Zgłoś nadużycie

Opinia użytkownika: Billyboywoj

Dotycząca firmy: Kakadu

Treść opinii: Zaczęło się b.miło. Kupowaliśmy nową smycz, obrożę i ubranko na zimę dla małego jamniczka. Pani sama zgłosiła się do pomocy, widząc nasze niezdecydowanie i lekką bezradność-plusik. Potem znależliśmy powoli, cierpliwie i wspólnie odpowiednią smycz i obrożę. Taką jak trzeba skórzaną, czerwoną. Wszystko pięknie. Teraz ubranko. Nie było właściwego, ale Pani długo starała się coś dobrać, a potem gdy okazało się, że tych zimowych nie ma w pełnym asortymencie ( tylko giganty na 5 jamniczków) zaproponowała kontakt telefoniczny.

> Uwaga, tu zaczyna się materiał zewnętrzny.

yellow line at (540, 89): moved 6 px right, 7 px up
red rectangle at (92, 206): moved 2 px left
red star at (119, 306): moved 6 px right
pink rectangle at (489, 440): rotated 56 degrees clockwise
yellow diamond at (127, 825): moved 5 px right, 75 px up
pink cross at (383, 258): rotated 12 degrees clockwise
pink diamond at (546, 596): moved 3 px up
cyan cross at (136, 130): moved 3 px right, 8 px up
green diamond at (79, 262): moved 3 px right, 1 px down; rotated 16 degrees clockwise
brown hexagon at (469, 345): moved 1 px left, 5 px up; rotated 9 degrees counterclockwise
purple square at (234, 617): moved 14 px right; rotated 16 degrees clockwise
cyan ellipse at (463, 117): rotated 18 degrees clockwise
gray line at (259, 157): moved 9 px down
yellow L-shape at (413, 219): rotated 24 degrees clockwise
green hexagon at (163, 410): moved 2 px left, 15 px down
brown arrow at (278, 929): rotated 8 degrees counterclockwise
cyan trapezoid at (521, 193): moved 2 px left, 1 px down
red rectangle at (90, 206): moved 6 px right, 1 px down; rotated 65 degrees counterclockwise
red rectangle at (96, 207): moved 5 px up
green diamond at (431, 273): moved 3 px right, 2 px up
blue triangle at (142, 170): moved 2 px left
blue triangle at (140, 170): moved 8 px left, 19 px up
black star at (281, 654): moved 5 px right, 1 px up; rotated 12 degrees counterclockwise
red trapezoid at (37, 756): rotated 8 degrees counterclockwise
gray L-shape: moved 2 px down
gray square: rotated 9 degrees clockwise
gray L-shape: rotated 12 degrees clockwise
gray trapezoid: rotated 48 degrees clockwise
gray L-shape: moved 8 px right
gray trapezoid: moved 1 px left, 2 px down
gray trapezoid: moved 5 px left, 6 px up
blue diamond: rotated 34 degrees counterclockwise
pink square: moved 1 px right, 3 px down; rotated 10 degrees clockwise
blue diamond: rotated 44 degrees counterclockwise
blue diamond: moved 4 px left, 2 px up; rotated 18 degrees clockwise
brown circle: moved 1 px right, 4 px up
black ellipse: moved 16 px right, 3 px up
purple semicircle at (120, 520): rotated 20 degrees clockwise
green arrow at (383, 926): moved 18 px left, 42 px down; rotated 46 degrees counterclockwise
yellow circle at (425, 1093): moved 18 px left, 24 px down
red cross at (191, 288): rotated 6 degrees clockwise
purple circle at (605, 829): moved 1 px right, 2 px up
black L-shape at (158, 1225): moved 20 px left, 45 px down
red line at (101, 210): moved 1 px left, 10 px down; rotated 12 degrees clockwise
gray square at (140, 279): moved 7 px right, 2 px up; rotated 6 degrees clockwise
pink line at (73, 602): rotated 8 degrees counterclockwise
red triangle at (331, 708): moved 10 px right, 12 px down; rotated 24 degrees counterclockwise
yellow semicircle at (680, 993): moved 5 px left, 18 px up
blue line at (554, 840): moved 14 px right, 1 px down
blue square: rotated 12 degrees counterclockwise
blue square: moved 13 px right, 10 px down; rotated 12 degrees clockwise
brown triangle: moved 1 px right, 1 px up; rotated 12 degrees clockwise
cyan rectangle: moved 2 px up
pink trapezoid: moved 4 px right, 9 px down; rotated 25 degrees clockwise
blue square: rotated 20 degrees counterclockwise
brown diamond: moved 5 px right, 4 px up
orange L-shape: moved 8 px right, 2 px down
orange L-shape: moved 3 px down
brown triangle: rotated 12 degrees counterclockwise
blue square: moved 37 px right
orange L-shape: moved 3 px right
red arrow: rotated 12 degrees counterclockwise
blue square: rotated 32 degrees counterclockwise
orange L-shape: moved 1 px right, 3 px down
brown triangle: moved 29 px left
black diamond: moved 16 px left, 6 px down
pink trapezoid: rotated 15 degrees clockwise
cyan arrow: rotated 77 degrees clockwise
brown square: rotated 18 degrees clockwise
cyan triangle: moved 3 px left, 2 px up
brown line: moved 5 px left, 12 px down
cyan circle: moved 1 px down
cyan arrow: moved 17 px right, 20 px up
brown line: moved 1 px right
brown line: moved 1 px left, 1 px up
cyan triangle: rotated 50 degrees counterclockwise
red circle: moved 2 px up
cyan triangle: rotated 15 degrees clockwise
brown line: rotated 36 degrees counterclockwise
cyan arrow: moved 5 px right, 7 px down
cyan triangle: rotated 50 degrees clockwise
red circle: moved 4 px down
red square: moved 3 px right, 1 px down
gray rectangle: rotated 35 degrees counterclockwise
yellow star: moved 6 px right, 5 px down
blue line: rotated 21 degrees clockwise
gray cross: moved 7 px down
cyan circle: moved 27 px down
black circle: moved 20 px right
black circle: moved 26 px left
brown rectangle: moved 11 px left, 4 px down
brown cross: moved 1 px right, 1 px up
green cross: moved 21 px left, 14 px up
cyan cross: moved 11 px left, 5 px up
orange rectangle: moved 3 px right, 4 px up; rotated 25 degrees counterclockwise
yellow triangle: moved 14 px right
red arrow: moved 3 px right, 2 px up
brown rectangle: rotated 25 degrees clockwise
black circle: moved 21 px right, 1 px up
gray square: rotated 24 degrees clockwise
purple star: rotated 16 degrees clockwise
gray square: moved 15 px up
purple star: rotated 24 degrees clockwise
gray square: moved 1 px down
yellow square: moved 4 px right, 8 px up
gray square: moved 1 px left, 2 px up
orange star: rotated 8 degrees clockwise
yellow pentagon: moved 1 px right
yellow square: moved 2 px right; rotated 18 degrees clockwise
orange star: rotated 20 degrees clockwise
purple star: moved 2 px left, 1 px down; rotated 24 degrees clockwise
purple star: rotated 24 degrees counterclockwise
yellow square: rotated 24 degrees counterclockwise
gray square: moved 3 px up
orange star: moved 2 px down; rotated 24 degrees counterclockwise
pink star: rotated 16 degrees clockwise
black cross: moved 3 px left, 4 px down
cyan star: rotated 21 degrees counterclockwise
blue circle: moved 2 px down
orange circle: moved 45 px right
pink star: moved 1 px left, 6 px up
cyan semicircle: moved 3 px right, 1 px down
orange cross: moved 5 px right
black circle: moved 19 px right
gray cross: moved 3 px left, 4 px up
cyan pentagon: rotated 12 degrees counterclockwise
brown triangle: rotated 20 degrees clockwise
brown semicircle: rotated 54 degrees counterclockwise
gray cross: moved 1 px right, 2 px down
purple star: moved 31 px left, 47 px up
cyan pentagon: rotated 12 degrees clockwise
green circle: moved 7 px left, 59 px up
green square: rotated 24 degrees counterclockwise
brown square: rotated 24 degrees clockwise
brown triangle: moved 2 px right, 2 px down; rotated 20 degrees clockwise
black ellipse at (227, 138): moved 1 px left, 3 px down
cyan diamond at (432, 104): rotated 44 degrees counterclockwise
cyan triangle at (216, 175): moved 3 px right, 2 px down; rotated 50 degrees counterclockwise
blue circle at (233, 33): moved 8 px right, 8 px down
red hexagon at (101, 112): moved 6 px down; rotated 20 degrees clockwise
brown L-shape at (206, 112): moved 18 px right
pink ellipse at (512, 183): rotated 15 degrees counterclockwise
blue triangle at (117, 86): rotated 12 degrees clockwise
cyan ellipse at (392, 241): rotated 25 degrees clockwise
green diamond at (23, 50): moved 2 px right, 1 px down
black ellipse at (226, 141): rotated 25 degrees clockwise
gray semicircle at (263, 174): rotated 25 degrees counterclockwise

Więc za co ta marna dwójeczka? Chciałoby się niestety w tym miejscu zacytować klasyka- wszak koniec wieńczy dzieło. Co z tego, że Pani w dziale akcesoriów była miła, skora cały czar prysł przy kasie. Ponura kobieta, bez cienia uśmiechu, odpowiadająca półgębkiem, z musu na najprostsze pytania. Nieuprzejma, niechętna do pomocy. Czy funkcja kasjerki w sklepie ogranicza się wyłącznie do przyjmowania pieniędzy ze skrzywioną buzią? Dla mnie nie. A dodam, że ceny mają kosmiczne, asortyment taki sobie, układ towaru na półkach niezbyt jasny. I ta ambiwalentna obsługa. Dr Jeckyll i mr. Hyde)))) Miłą Panią od smyczy pozdrawiam, ale sklepowi Kakadu mówię jednak Nie!!!